Among them, the potential for litigation (I literally will say absolutely nothing about Lin Wood's case, but that discovery should include a dive into Rittenhouse's social media habits which, among some of the young these days, is quite eyebrow-raising. There almost certainly were racist and racism-adjacent folks he was being "fellow-travelers" with. This isn't nearly as clear-cut as the Sandemann civil case was.)
Conservative media has lionized him as having been brave to take up arms in a....completely unnecessary and fatal way. I can't imagine law enforcement being genuinely happy to have freelancers popping off rounds on their behalf and I can't imagine what benefit exists in creating an avenue for legitimizing vigilantism. We'd certainly look long and hard at the dangers of vigilantism against law enforcement deemed beyond the reach of the justice system--same here. He just did not belong there. He wasn't some Spartan soldier sent off by his mother to return with his shield or on it to defend the city-state of small businesses from hordes of barbarians. (But vigilantism is a strong component of the US Religion of the Gun.)
He was a kid. But now he's killed people.
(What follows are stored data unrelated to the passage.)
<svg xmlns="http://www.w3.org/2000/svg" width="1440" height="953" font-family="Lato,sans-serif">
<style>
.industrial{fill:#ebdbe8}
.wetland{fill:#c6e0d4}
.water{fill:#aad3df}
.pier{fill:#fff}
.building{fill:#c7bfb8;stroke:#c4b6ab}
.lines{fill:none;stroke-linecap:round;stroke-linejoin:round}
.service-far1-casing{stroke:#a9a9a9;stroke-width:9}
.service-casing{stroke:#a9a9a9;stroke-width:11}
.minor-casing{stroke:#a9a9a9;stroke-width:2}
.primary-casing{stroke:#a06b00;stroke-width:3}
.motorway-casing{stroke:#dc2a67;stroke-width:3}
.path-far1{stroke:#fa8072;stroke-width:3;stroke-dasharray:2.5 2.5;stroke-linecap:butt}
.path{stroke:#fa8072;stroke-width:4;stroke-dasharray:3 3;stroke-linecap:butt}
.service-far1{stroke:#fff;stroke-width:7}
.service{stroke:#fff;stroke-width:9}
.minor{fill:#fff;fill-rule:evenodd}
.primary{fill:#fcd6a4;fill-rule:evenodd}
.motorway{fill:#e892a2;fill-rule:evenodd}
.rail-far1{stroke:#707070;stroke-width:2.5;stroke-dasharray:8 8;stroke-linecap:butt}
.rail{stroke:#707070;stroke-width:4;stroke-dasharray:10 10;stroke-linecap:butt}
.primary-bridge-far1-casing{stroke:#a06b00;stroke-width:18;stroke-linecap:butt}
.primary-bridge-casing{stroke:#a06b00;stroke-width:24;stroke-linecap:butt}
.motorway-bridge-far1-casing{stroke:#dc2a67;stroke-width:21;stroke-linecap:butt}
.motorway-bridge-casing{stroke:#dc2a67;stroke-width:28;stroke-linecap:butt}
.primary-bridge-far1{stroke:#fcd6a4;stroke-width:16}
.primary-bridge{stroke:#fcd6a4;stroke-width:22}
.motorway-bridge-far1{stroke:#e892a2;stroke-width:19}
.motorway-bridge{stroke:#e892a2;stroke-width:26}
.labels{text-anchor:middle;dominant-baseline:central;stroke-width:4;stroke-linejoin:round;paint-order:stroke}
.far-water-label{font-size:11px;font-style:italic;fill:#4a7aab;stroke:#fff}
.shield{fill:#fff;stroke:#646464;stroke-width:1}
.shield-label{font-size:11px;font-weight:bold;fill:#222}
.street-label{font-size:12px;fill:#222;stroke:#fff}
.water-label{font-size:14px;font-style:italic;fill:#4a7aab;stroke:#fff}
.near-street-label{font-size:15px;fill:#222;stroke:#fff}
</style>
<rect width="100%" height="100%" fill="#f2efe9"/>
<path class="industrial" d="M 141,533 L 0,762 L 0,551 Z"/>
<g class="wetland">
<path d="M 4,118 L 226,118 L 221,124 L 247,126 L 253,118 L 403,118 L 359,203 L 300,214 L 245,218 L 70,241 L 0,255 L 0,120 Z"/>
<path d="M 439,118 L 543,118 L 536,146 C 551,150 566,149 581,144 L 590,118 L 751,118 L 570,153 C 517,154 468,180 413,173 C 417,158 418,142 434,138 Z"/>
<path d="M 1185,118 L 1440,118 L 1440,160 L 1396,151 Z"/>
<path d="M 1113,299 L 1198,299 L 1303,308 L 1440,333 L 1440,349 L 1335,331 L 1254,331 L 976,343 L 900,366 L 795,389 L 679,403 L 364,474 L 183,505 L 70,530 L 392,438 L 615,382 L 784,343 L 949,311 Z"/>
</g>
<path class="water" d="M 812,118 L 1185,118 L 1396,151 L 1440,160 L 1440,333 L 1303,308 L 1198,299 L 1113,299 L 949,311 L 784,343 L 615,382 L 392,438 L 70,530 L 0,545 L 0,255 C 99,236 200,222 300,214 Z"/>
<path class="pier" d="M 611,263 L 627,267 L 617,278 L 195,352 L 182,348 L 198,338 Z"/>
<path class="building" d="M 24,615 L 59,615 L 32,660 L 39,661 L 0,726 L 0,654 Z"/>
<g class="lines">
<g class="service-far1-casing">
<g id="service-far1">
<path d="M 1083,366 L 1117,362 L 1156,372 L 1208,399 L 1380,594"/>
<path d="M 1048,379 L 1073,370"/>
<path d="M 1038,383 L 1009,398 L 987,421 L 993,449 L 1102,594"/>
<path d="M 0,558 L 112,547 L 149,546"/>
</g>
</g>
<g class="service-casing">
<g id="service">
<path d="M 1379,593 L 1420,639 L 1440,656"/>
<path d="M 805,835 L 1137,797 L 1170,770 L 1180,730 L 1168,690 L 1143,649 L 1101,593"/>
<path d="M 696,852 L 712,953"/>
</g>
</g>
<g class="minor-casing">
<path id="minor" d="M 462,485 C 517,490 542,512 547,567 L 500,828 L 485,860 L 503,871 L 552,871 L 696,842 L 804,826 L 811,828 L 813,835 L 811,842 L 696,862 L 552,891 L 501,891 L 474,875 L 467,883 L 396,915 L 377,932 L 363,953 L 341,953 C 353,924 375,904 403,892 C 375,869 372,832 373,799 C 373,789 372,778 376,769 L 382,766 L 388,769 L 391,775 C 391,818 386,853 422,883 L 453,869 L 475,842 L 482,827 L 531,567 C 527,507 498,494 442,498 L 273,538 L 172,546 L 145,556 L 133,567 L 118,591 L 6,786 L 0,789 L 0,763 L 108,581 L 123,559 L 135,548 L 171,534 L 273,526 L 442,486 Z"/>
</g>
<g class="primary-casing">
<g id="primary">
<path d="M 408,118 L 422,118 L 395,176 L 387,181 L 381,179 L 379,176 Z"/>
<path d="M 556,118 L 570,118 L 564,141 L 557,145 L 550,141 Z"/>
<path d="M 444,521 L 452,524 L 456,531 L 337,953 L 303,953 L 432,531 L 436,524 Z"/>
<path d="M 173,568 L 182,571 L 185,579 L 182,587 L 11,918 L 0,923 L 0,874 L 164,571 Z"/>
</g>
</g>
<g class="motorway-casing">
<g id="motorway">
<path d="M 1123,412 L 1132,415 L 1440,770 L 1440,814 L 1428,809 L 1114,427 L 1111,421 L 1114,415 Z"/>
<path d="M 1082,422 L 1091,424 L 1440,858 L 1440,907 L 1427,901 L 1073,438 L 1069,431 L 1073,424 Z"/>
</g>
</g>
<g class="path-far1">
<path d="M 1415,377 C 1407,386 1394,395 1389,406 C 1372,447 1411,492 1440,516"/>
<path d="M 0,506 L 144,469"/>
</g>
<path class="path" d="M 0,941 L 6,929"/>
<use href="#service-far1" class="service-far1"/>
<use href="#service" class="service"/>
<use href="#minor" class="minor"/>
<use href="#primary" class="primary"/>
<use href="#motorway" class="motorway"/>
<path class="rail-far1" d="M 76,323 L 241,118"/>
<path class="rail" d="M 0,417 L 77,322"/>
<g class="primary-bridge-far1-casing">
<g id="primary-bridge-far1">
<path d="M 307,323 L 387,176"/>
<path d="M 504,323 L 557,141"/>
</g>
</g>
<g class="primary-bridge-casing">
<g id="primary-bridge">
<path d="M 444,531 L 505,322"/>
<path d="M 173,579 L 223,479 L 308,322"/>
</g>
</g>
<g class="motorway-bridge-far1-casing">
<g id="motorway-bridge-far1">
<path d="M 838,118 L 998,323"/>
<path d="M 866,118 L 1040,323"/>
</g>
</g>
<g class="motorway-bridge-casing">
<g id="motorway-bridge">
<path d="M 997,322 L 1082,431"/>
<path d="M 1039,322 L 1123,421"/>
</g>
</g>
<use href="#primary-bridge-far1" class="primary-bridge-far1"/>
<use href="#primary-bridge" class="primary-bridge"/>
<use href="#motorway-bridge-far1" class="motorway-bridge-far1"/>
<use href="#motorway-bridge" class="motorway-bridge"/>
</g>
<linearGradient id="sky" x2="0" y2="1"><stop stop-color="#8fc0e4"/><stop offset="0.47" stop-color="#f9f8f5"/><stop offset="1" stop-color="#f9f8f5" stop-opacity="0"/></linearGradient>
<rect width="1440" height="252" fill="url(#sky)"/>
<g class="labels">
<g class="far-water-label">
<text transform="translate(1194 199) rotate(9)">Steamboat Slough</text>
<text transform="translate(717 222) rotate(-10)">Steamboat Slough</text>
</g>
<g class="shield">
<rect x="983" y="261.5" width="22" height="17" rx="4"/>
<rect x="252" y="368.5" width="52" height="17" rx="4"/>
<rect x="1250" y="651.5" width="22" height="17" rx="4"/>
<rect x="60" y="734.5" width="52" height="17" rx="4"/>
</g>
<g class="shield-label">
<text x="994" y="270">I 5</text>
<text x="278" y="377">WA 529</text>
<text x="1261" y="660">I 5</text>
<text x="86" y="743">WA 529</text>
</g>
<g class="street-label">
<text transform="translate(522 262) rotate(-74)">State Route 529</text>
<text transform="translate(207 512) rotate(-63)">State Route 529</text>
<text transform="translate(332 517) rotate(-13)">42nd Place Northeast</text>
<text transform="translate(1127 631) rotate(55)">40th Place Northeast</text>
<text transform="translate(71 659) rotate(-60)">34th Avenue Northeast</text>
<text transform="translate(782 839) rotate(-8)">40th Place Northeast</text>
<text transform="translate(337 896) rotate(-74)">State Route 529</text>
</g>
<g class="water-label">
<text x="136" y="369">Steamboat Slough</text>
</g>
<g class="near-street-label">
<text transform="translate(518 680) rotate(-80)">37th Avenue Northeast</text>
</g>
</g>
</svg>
He wasn't a "little boy" though, as Pam Bondi tried to imply. I'm really trying to fathom depicting the young Kyle, strapped into his Hush Puppies and Osh Kosh B'Gosh elastic waist jeans, with his Capri Sun juice and extra Lunchables and Fruit Rollups in his backpack, being armed with his Red Ryder AR-15 and driven by his ma to his first day at the race war.
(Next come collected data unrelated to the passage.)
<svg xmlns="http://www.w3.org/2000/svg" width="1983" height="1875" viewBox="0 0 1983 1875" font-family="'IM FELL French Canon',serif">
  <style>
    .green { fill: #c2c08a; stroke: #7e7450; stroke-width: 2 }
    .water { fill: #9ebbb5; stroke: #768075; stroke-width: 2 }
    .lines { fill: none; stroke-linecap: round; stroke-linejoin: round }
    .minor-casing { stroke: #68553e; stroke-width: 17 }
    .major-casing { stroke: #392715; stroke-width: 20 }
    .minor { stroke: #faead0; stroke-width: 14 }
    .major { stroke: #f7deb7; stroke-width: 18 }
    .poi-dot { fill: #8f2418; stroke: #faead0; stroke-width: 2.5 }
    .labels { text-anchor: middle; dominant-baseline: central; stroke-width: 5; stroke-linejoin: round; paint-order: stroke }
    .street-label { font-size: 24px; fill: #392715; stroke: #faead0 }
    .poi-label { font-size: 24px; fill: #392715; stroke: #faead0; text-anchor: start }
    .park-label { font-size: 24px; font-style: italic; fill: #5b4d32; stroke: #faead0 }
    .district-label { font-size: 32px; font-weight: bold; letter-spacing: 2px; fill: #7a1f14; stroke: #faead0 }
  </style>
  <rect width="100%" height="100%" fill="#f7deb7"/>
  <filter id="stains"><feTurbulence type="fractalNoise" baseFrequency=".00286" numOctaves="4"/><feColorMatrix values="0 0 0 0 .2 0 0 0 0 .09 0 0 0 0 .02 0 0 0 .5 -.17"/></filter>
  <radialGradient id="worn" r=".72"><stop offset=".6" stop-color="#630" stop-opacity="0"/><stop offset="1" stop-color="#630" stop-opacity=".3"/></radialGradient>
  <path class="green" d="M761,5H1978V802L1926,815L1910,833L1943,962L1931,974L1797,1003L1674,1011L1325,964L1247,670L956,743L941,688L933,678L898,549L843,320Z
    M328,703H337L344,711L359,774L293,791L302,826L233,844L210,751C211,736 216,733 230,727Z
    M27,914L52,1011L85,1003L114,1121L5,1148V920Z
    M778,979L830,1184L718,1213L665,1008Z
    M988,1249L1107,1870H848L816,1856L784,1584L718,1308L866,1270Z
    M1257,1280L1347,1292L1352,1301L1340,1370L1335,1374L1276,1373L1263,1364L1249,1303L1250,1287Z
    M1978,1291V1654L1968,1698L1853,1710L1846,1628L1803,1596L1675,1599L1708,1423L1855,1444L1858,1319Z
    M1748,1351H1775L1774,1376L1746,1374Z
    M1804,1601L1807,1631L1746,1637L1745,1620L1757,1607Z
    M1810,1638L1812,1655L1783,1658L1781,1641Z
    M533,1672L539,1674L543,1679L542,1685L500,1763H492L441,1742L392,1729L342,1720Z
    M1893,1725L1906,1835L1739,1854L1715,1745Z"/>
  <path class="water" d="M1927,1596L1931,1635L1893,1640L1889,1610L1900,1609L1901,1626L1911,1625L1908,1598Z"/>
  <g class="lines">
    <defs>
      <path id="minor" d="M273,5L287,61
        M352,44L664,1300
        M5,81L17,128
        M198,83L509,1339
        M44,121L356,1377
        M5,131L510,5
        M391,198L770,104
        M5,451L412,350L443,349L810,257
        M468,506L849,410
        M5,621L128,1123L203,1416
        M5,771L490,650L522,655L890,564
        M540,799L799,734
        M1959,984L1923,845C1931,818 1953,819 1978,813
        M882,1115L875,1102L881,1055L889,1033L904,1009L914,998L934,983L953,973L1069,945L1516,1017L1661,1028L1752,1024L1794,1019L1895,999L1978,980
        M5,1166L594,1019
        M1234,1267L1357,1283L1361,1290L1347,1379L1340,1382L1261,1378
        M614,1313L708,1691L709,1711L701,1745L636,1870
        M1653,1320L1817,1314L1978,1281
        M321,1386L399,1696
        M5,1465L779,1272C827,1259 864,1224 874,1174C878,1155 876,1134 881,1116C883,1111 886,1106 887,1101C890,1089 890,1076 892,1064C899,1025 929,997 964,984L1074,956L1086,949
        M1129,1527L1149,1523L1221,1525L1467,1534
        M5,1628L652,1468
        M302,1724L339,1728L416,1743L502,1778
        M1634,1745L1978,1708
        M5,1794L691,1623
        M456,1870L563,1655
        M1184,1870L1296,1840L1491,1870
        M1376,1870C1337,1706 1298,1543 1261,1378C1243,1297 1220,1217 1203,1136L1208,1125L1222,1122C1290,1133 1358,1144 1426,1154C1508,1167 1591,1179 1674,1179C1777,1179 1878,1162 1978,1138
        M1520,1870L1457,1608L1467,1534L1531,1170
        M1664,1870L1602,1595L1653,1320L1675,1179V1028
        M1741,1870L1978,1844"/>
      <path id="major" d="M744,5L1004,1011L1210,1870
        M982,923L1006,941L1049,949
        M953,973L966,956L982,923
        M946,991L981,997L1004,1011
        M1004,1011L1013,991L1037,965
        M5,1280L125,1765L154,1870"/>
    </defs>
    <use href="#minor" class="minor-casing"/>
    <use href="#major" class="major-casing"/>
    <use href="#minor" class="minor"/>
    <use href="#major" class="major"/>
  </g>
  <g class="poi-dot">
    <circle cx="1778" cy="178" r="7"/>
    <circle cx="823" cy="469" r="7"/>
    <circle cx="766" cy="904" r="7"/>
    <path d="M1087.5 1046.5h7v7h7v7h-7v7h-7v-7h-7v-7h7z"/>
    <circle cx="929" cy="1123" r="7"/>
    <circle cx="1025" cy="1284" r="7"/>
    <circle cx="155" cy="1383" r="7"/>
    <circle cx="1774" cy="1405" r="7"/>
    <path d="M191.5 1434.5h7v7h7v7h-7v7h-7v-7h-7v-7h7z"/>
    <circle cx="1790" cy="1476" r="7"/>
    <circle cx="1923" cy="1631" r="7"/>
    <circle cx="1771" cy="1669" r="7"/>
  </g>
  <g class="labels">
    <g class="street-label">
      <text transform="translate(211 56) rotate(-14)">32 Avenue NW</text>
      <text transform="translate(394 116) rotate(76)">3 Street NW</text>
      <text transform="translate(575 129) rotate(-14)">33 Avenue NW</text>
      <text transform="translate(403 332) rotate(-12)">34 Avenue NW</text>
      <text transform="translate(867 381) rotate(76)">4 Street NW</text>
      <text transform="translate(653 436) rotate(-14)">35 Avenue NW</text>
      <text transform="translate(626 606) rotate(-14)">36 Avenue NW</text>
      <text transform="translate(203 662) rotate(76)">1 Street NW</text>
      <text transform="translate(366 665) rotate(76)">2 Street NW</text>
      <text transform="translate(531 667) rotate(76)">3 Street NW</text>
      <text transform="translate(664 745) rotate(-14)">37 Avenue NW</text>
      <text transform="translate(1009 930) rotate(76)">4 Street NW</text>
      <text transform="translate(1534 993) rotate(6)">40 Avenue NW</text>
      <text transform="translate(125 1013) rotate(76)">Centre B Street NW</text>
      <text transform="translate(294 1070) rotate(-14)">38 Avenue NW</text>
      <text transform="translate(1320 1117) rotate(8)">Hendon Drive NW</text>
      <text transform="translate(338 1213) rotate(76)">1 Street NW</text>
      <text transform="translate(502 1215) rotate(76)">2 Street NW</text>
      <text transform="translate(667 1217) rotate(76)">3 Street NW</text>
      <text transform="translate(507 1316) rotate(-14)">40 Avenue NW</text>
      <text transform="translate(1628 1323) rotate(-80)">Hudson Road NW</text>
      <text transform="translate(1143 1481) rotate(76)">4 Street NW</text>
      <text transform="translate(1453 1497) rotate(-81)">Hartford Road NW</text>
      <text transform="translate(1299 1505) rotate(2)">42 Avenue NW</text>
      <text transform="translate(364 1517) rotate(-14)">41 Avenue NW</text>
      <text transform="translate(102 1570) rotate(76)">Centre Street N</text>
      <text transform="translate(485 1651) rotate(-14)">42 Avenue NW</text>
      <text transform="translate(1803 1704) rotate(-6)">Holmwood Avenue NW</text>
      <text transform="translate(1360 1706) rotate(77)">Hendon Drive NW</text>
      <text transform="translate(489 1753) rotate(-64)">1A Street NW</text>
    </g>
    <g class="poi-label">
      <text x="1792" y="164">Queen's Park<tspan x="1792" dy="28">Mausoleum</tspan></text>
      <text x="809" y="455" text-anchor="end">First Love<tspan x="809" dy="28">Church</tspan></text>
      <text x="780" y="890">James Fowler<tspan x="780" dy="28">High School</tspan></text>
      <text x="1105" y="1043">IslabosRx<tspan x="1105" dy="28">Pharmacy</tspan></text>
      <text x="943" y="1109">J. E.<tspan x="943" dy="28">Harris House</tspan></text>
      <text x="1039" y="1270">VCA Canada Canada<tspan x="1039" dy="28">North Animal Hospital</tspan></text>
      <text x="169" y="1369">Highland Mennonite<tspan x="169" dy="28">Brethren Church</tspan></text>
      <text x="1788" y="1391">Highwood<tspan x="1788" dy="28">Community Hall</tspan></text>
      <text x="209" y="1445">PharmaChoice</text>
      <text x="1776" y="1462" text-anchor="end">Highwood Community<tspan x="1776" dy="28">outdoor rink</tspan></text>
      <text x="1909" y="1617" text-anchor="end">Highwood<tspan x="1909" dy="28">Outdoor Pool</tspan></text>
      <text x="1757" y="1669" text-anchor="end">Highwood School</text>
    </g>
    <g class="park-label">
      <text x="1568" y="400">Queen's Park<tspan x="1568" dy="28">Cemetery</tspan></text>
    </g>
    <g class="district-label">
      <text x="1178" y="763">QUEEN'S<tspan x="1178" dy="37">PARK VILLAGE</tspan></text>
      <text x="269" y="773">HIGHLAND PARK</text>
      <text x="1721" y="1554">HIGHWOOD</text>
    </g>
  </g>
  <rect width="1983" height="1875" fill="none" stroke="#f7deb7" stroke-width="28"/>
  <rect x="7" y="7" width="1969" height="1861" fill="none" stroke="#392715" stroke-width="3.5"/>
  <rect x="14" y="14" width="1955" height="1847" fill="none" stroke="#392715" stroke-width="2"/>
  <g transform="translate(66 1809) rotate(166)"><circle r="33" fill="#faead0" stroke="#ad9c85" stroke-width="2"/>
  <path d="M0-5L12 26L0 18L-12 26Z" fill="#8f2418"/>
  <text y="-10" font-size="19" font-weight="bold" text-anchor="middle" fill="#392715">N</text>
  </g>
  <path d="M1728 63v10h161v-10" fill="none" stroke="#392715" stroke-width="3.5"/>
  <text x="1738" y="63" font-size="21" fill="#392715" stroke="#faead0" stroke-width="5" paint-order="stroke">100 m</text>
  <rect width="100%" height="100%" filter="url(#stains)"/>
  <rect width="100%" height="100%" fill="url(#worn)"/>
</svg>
"I charged your phone, so you be sure and call me first thing if you need me because you need a ride home or killed people or need a warm sweater!"
It's insulting to the intelligence of everyone who knows that young people are charged as adults and treated like adults all the time. The image of George Stinney sitting on a Bible in the electric chair because he was too small flits across my mind.
This young man isn't a mascot. He stands accused of murder, and his mental ecosystem seems to have been pretty fucked up. Trump seems at home with the idea of vigilantism and white supremacy. He denies the white supremacy is a bigger problem than antifa, even though he should have been briefed in what we all know. I don't think Rittenhouse needs to be treated like a symbol of anything good, but a symptom of something gone wrong.
Trump is also only a symptom of something having gone really wrong, more than a symbol of anything good. But he is older and has more responsibility. He shouldn't use the tragedy of this kid being a killer to make any point at all. This wasn't a soldier in his culture/race war. We shouldn't even be having a culture or race war. There should just be justice under the law, and people using the democratic process to further policy goals.
That would be, after all, the American way.
* "Equities" are the things Senate Republicans are looking into regarding whether white supremacist terror can be considered bad, actually, and I am not sure I want to know whose equity they are thinking of.